Myth: Aren’t there decent philosophical grounds for denying that there’s anything (non-instrumentally) good about creating future lives?
Reality: Nope. The arguments are all terrible. See here, for example. (But I should stress that substantively terrible arguments can still be philosophically interesting. Just think of Anselm’s ontological argument.)
Myth: But denying value to future lives at least allows us to avoid the Repugnant Conclusion!
Reality: Not really; it still remains in intrapersonal form. A real solution requires some way of balancing quantity-quality tradeoffs, not denying value altogether.
Myth: But doesn’t attributing value to future people undermine reproductive rights?
Reality: Not any more than attributing value to dialysis patients undermines your right to your own kidneys. (But it does suggest that having kids, like donating a kidney, could be a good thing to do if you’re up for it!)
What common philosophical myths would you most like to dispel? Share the details below!

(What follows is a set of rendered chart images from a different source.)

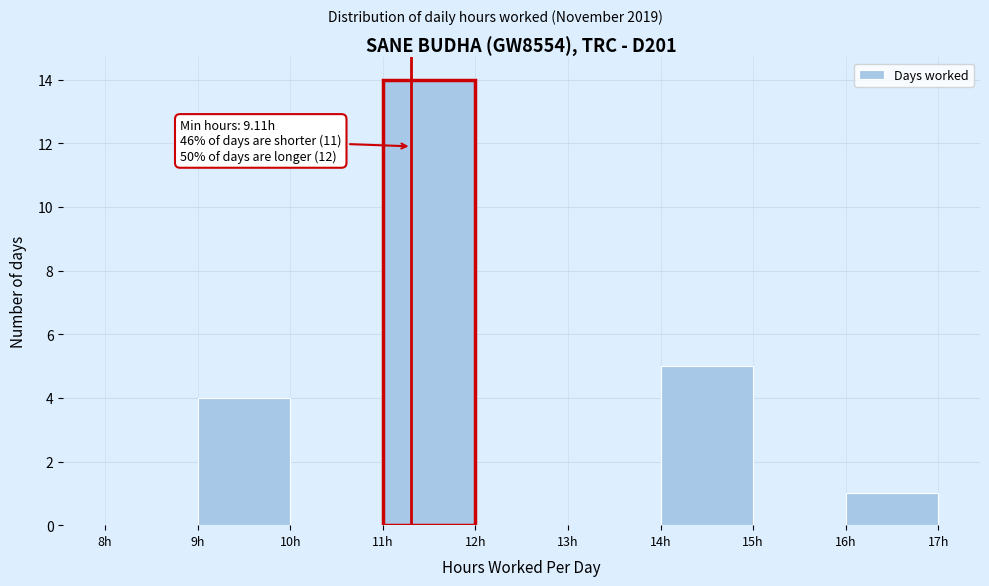

Which range on the x-axis has the tallest bar?

11 to 12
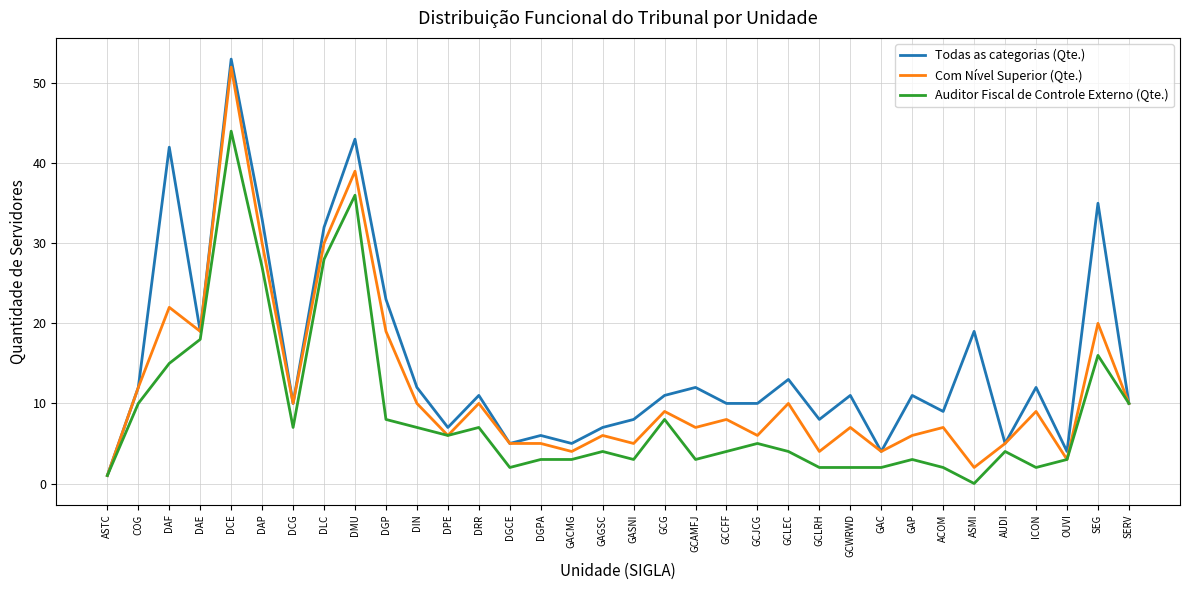

What is the difference between the second highest and second lowest values in the Todas as categorias (Qte.) series?

39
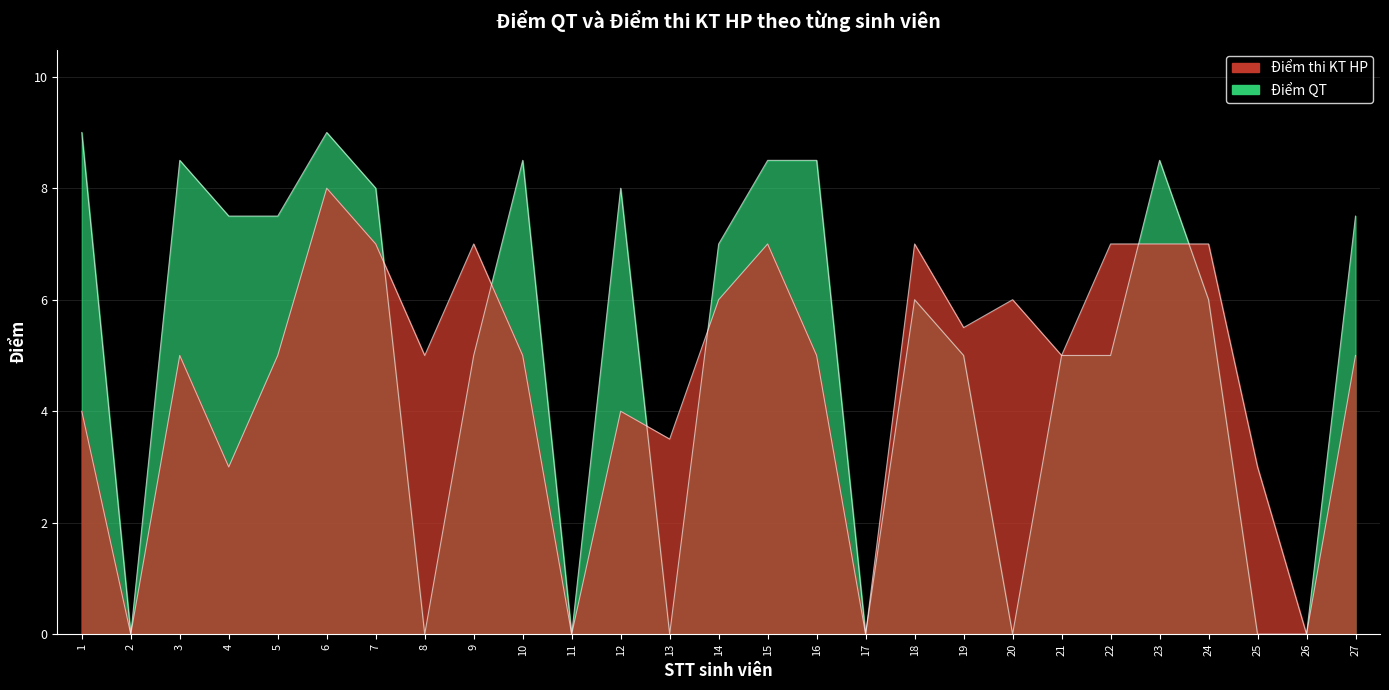

What are all the series names shown in the legend?

Điểm thi KT HP, Điểm QT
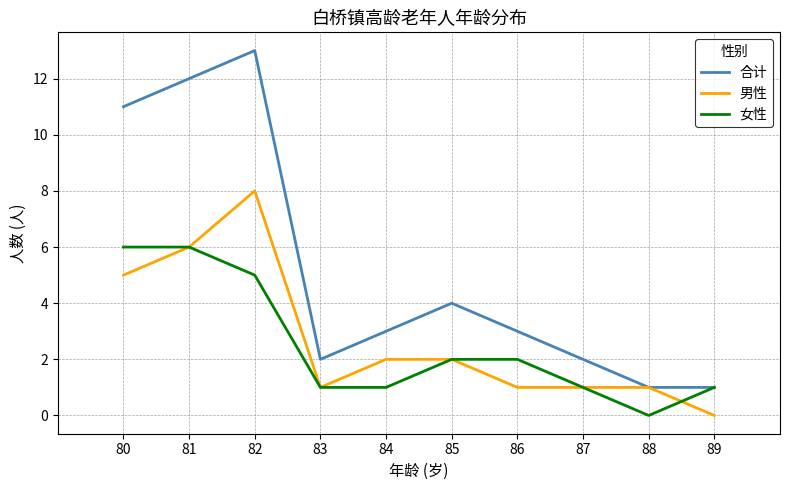

Reading right to left, list all the values displayed in this chart.

合计: 89=1	88=1	87=2	86=3	85=4	84=3	83=2	82=13	81=12	80=11
男性: 89=0	88=1	87=1	86=1	85=2	84=2	83=1	82=8	81=6	80=5
女性: 89=1	88=0	87=1	86=2	85=2	84=1	83=1	82=5	81=6	80=6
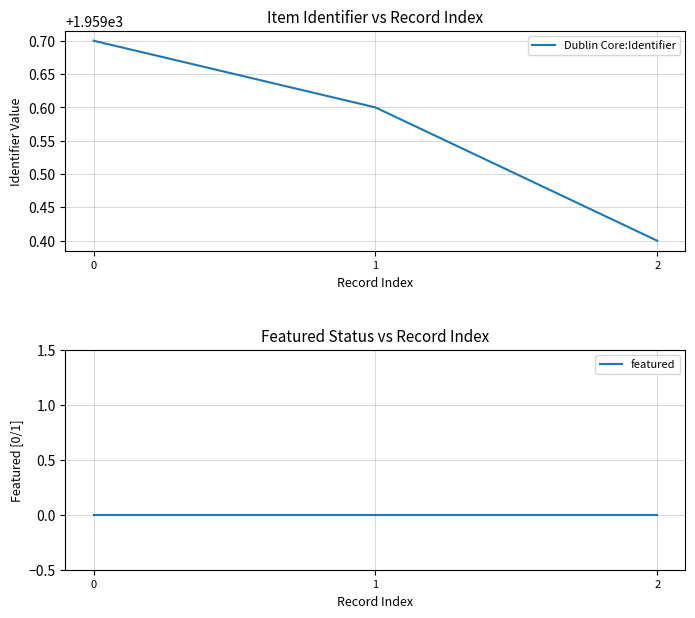

How many Dublin Core:Identifier values are between 1959 and 1960?

3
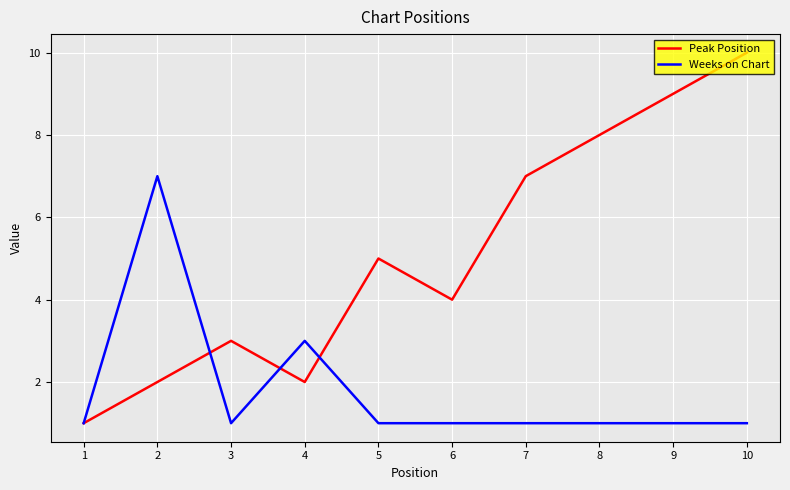

What are all the series names shown in the legend?

Peak Position, Weeks on Chart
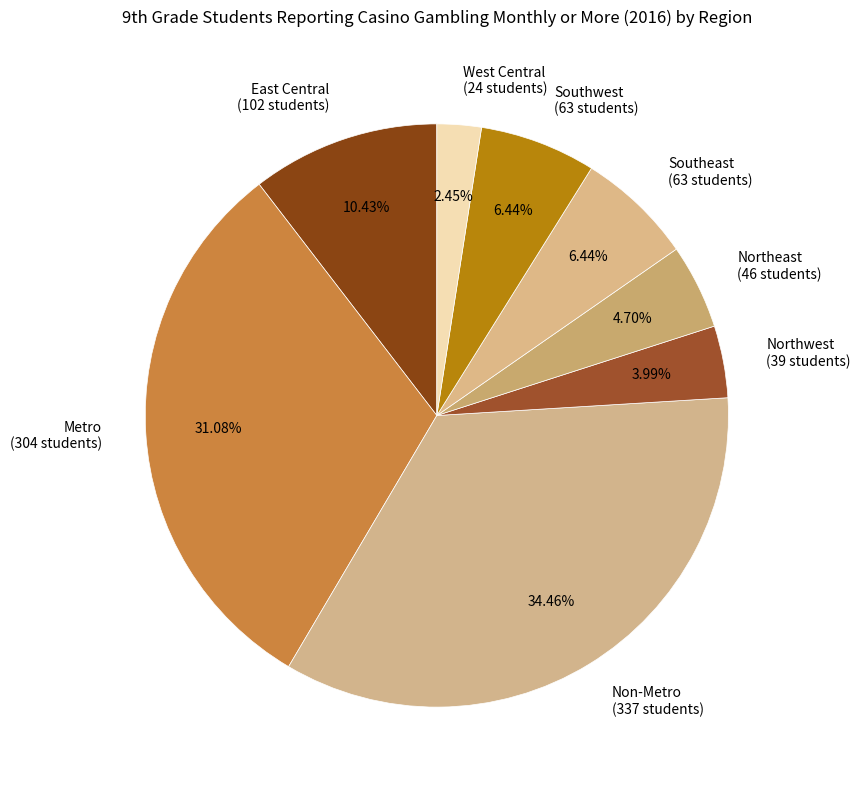

What is the largest slice in the pie chart?

Non-Metro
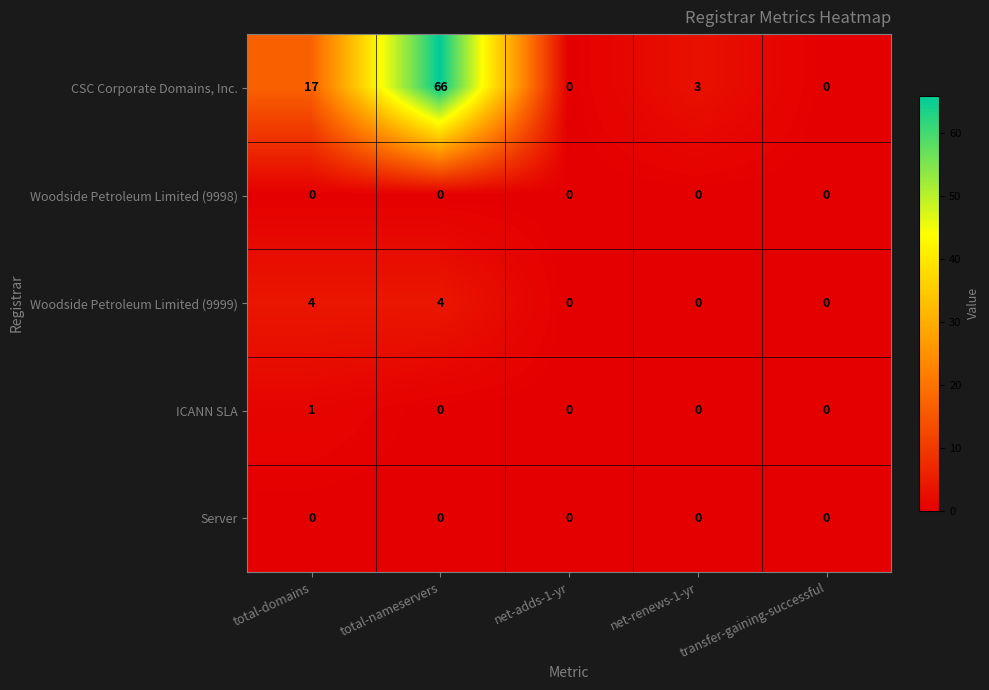

The value of Woodside Petroleum Limited (9998) at transfer-gaining-successful is 0. True or false?

True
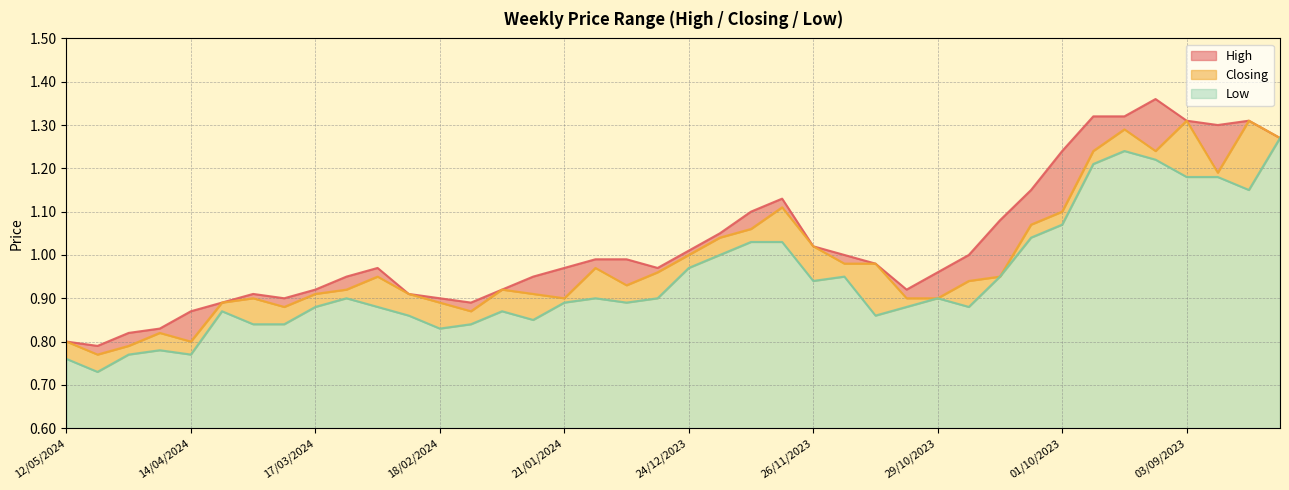

How many interior local peaks does the Closing series have?

9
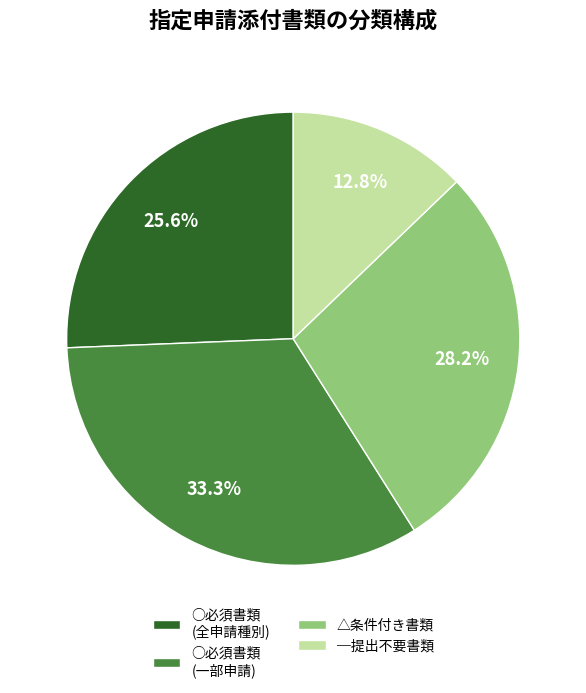

Does △条件付き書類 account for over 50% of the chart?

No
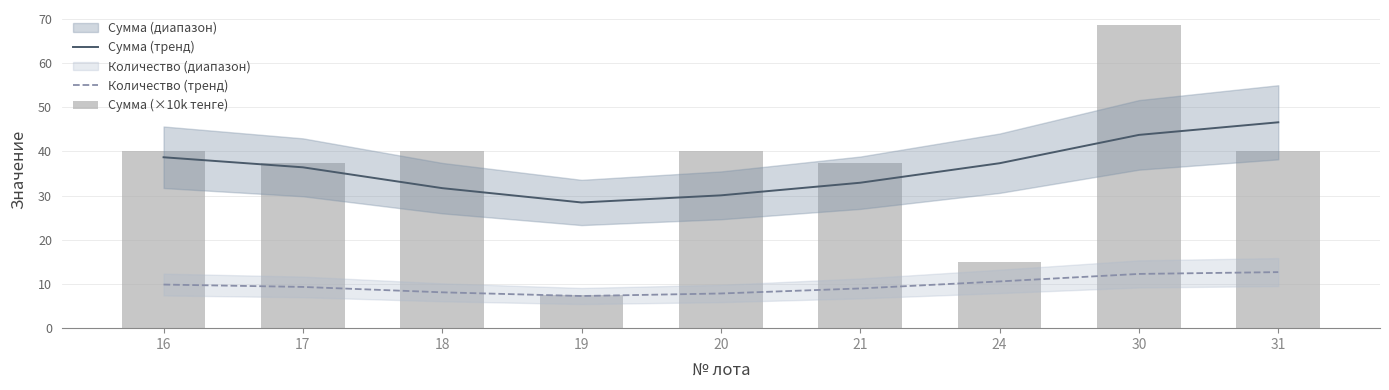

What is the total value across all series at 31?

99.3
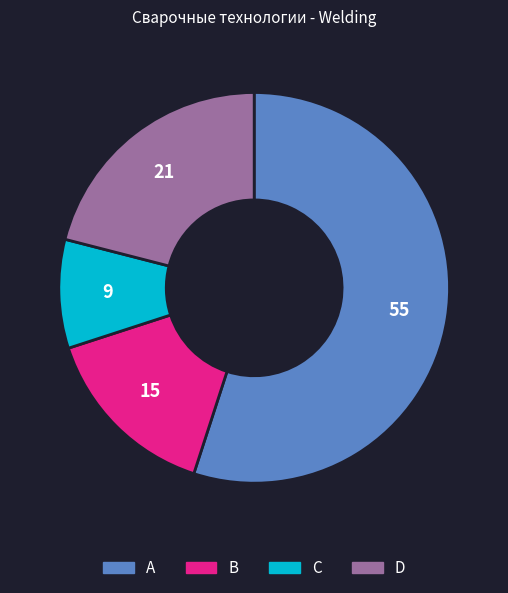

How many segments does this pie chart have?

4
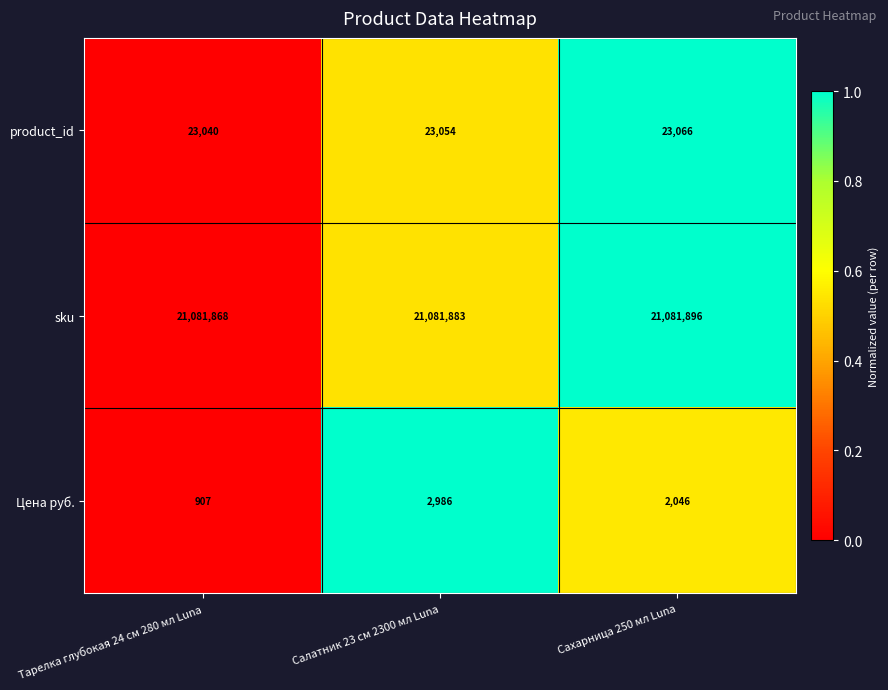

Is it true that product_id equals 23040 at Тарелка глубокая 24 см 280 мл Luna?

True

The examples were drawn from my undergraduate blogging, but I expect that most philosophers would nonetheless agree with most of my old suggestions.
A very prominent metaethicist once wrote a (now deleted) dismissive tweet along those lines—beginning “I think we all know…”—in response to my urging a nuanced distinction between “exceptions” and “counterexamples”. (I guess the first rule of anti-utilitarian philosophy club is that the ends justify the rhetorical means: given that utilitarianism is socially recognized as crude, truly sophisticated thinkers will prove their nuance by steadfastly refusing to so much as countenance any argument to the contrary.)
Not sure if there’s a better term for this, but I mean it in the sporting sense that one would be laboring under an artificial impediment: in this case a self-imposed conceptual limitation that makes it unnecessarily difficult to express non-axiological normative claims.
On the charitable reconstruction that I offer on utilitarianism.net, “global consequentialism” is not really a view so much as a reminder that we can apply our axiology to directly assess the value (including instrumental value) of any object of interest.
This might (but need not) include performing some “back of the envelope” calculations of expected value. Even then, to truly maximize expected value, these naive calculations must be tempered by constraints against ruthless scheming, given our prior judgment that the latter is most likely counterproductive. That is, if we calculate a slightly higher explicit “expected value” for one act than another, but the former involves egregious norm-breaking, we should probably conclude that the latter (safer) option is actually better in expectation.